*What to do*
1 – According to the Kubernetes setup text, what prevents a second run of the control_plane role from re-initializing a live cluster?
2 – Quote the listing word for word, from its first line through the line containing "provincia de Buenos Aires", inclusive, and leave the pictures out of your answer.

*Given text*
#####

One edit earns its place above all the others. Containerd ships with SystemdCgroup set to false, and on a systemd host it has to be true, or the kubelet and containerd disagree about who owns the cgroups and pods never leave ContainerCreating. On containerd 2.x the setting lives under the CRI runc options in /etc/containerd/config.toml, which is why the role regenerates the default config first and edits that one line. The apt-mark hold at the end stops an unattended apt upgrade from dragging the cluster to a new minor behind your back.

Bring up the control plane

The control_plane role initialises the cluster, installs a kubeconfig for your login user, lays down the Calico CNI, and prints a join command the workers pick up. It is written to be safe to run twice: the creates: guard on kubeadm init means a second run never re-initialises a live cluster.

#####

*Records for this exercise*
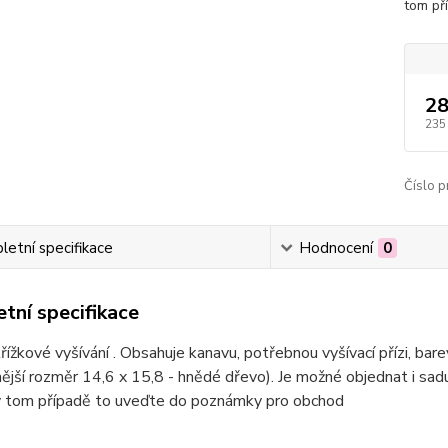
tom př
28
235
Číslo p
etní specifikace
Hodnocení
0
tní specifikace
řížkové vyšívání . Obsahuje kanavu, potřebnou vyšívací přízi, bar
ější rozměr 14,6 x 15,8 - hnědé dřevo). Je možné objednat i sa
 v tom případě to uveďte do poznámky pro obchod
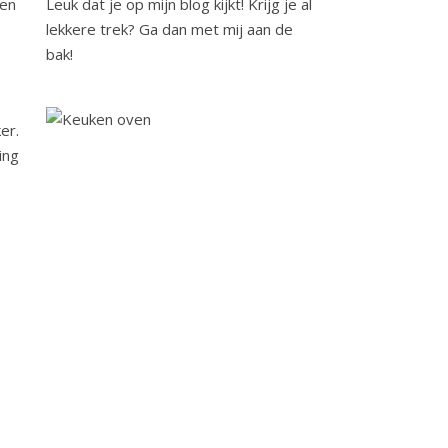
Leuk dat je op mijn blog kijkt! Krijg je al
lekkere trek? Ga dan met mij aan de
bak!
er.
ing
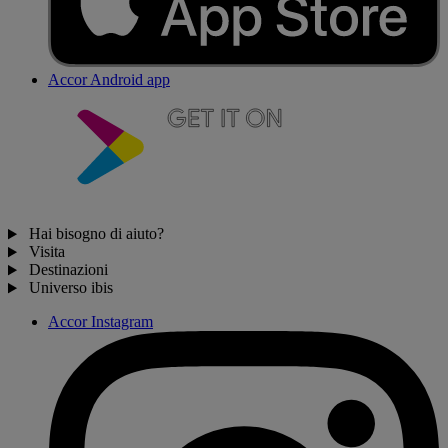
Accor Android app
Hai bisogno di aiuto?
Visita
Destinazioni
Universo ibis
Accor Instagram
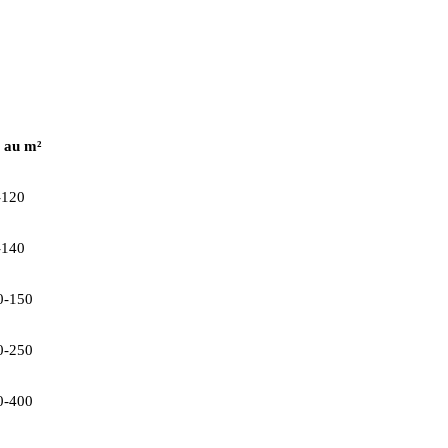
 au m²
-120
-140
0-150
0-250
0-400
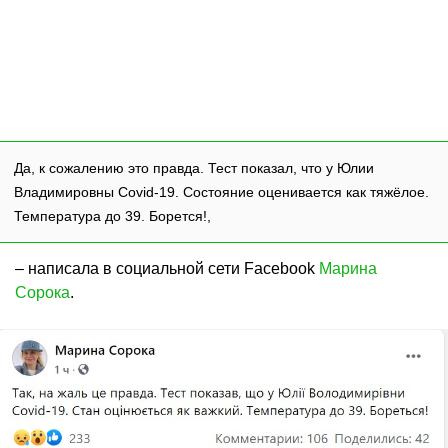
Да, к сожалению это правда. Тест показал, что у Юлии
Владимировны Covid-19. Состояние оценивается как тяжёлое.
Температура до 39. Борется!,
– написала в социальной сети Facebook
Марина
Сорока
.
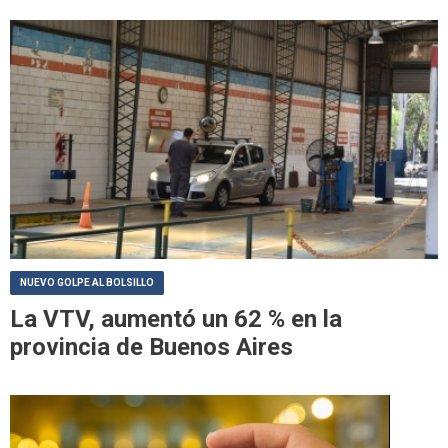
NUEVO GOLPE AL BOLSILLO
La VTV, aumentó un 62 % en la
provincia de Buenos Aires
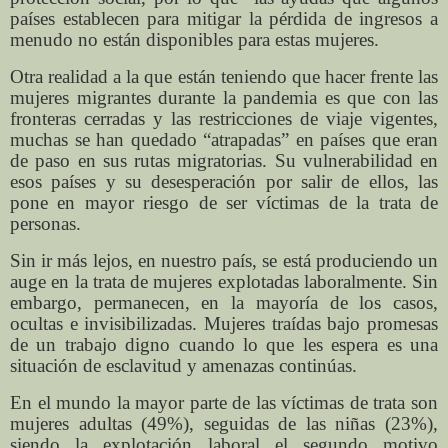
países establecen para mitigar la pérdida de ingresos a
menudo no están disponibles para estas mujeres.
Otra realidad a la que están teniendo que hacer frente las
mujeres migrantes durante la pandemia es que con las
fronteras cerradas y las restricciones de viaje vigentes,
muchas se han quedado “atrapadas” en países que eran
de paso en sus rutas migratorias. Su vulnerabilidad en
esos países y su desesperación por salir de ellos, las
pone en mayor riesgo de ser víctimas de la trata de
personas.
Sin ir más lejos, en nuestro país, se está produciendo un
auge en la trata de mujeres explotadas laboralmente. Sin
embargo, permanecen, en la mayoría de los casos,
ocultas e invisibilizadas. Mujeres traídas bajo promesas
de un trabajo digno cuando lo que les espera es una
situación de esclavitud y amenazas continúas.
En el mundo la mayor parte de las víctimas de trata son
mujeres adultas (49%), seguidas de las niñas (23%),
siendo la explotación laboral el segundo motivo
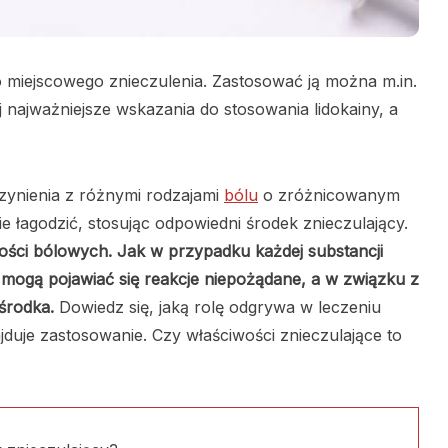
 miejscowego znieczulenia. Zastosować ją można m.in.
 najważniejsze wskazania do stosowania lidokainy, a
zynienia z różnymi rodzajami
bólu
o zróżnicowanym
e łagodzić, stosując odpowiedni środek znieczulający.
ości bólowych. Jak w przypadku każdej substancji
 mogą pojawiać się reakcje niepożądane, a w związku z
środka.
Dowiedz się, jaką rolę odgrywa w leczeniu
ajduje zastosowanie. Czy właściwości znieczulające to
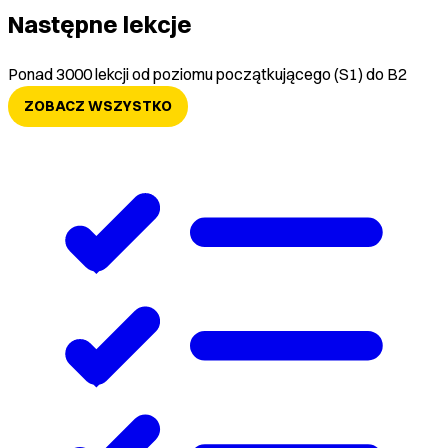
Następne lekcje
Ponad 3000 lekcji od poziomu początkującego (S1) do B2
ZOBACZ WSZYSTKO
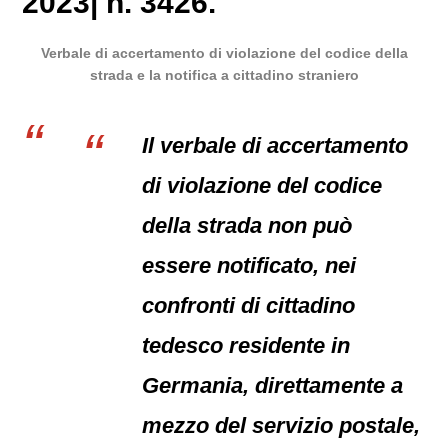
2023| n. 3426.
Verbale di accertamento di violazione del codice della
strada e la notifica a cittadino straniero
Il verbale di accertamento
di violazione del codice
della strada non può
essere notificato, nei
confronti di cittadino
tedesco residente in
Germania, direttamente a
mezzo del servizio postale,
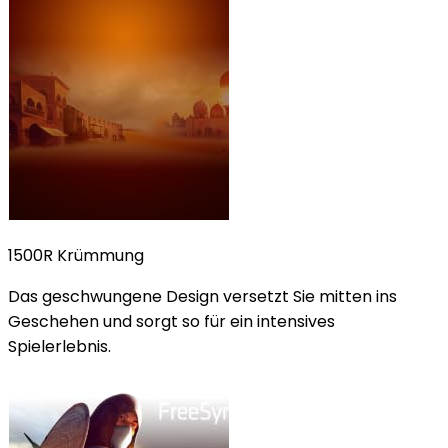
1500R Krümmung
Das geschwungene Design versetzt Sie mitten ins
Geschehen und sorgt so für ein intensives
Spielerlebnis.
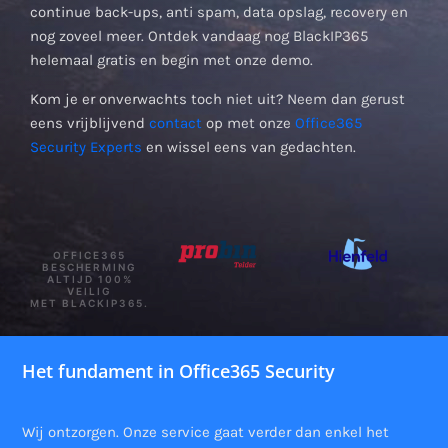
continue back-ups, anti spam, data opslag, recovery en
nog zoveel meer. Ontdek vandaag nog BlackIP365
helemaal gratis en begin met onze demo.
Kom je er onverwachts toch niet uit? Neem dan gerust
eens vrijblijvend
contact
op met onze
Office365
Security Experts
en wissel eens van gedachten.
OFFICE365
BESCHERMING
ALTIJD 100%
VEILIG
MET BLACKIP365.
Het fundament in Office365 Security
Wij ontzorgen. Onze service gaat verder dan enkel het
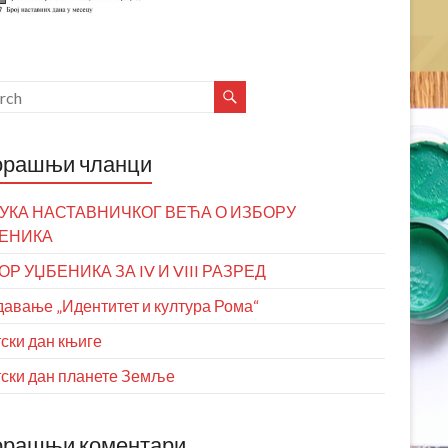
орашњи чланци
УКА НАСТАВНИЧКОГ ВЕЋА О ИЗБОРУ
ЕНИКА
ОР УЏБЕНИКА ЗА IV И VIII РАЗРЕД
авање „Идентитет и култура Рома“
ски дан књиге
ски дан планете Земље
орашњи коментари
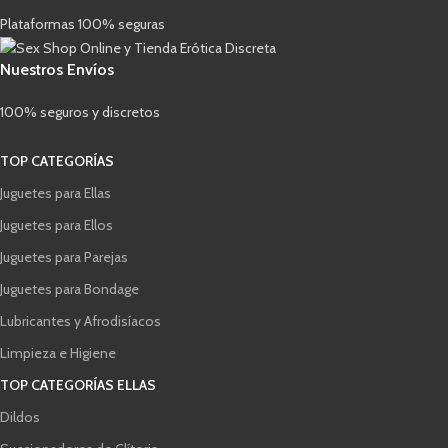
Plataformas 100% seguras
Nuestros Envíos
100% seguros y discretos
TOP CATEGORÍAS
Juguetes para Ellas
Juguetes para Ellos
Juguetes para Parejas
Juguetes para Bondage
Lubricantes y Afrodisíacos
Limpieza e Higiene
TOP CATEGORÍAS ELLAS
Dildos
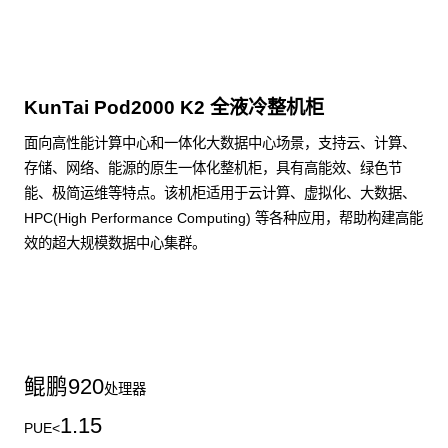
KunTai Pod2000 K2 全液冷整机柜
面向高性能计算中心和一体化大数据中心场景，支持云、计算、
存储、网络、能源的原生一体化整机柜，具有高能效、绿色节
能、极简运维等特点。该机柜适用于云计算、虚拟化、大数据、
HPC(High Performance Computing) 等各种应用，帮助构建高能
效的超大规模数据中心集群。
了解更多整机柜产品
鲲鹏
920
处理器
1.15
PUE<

#####

*Answers to this exercise*
1 – The creates: guard on kubeadm init.

2 –
tom př
28
235
Číslo p
etní specifikace
Hodnocení
0
tní specifikace
řížkové vyšívání . Obsahuje kanavu, potřebnou vyšívací přízi, bar
ější rozměr 14,6 x 15,8 - hnědé dřevo). Je možné objednat i sa
 v tom případě to uveďte do poznámky pro obchod
Leuk dat je op mijn blog kijkt! Krijg je al
lekkere trek? Ga dan met mij aan de
bak!
er.
ing
Accor Android app
Hai bisogno di aiuto?
Visita
Destinazioni
Universo ibis
Accor Instagram
 au m²
-120
-140
0-150
0-250
0-400
Да, к сожалению это правда. Тест показал, что у Юлии
Владимировны Covid-19. Состояние оценивается как тяжёлое.
Температура до 39. Борется!,
– написала в социальной сети Facebook
Марина
Сорока
.
NUEVO GOLPE AL BOLSILLO
La VTV, aumentó un 62 % en la
provincia de Buenos Aires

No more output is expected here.